**DIRECTIONS FOR THIS TASK**: Your task is to return all of the entries below exactly, leaving out each picture.

**Stored data entries**:
━━━━━━━━━━━━━━━━━━━━━━━━━━━━━━

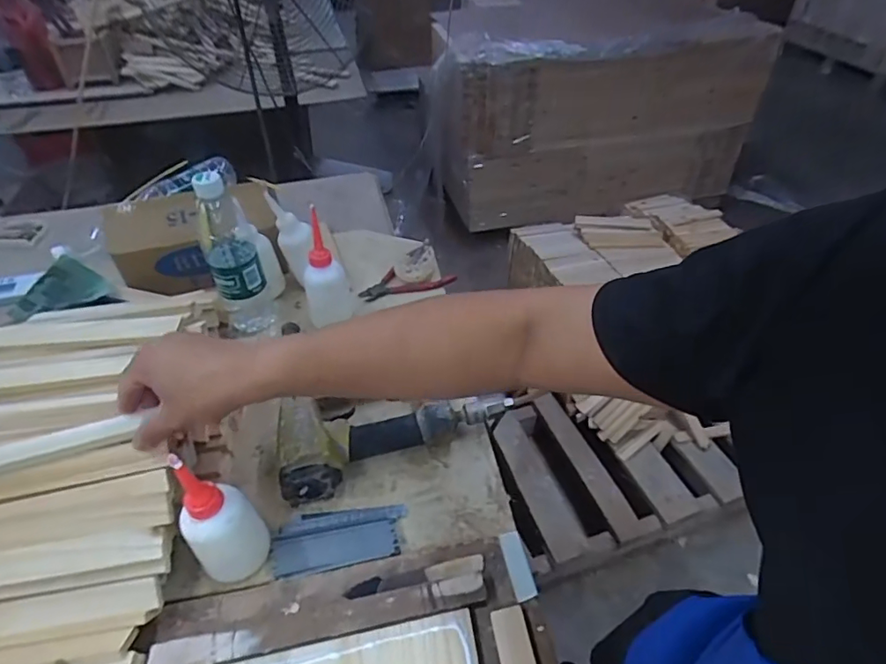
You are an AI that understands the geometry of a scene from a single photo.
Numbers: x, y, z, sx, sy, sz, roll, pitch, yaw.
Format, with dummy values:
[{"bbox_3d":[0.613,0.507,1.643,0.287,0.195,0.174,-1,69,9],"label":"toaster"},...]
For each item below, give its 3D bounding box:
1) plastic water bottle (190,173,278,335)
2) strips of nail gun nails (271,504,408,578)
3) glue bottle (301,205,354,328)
[{"bbox_3d":[-0.278,-0.102,0.697,0.060,0.234,0.070,-16,41,-12],"label":"plastic water bottle"},{"bbox_3d":[-0.103,0.202,0.523,0.127,0.009,0.064,-5,42,-6],"label":"strips of nail gun nails"},{"bbox_3d":[-0.164,-0.083,0.717,0.061,0.162,0.052,-13,41,-9],"label":"glue bottle"}]

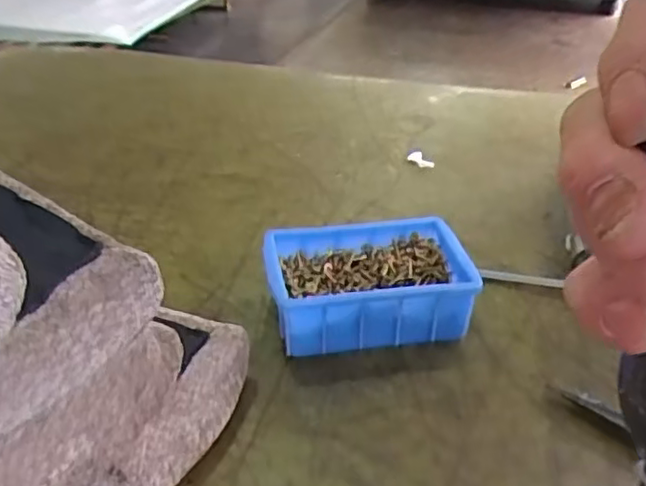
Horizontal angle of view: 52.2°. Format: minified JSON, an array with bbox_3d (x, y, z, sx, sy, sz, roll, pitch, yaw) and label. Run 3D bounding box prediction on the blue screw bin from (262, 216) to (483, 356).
[{"bbox_3d":[0.031,0.029,0.481,0.143,0.052,0.093,-5,34,-10],"label":"blue screw bin"}]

━━━━━━━━━━━━━━━━━━━━━━━━━━━━━━

**REPLY**:
You are an AI that understands the geometry of a scene from a single photo.
Numbers: x, y, z, sx, sy, sz, roll, pitch, yaw.
Format, with dummy values:
[{"bbox_3d":[0.613,0.507,1.643,0.287,0.195,0.174,-1,69,9],"label":"toaster"},...]
For each item below, give its 3D bounding box:
1) plastic water bottle (190,173,278,335)
2) strips of nail gun nails (271,504,408,578)
3) glue bottle (301,205,354,328)
[{"bbox_3d":[-0.278,-0.102,0.697,0.060,0.234,0.070,-16,41,-12],"label":"plastic water bottle"},{"bbox_3d":[-0.103,0.202,0.523,0.127,0.009,0.064,-5,42,-6],"label":"strips of nail gun nails"},{"bbox_3d":[-0.164,-0.083,0.717,0.061,0.162,0.052,-13,41,-9],"label":"glue bottle"}]

Horizontal angle of view: 52.2°. Format: minified JSON, an array with bbox_3d (x, y, z, sx, sy, sz, roll, pitch, yaw) and label. Run 3D bounding box prediction on the blue screw bin from (262, 216) to (483, 356).
[{"bbox_3d":[0.031,0.029,0.481,0.143,0.052,0.093,-5,34,-10],"label":"blue screw bin"}]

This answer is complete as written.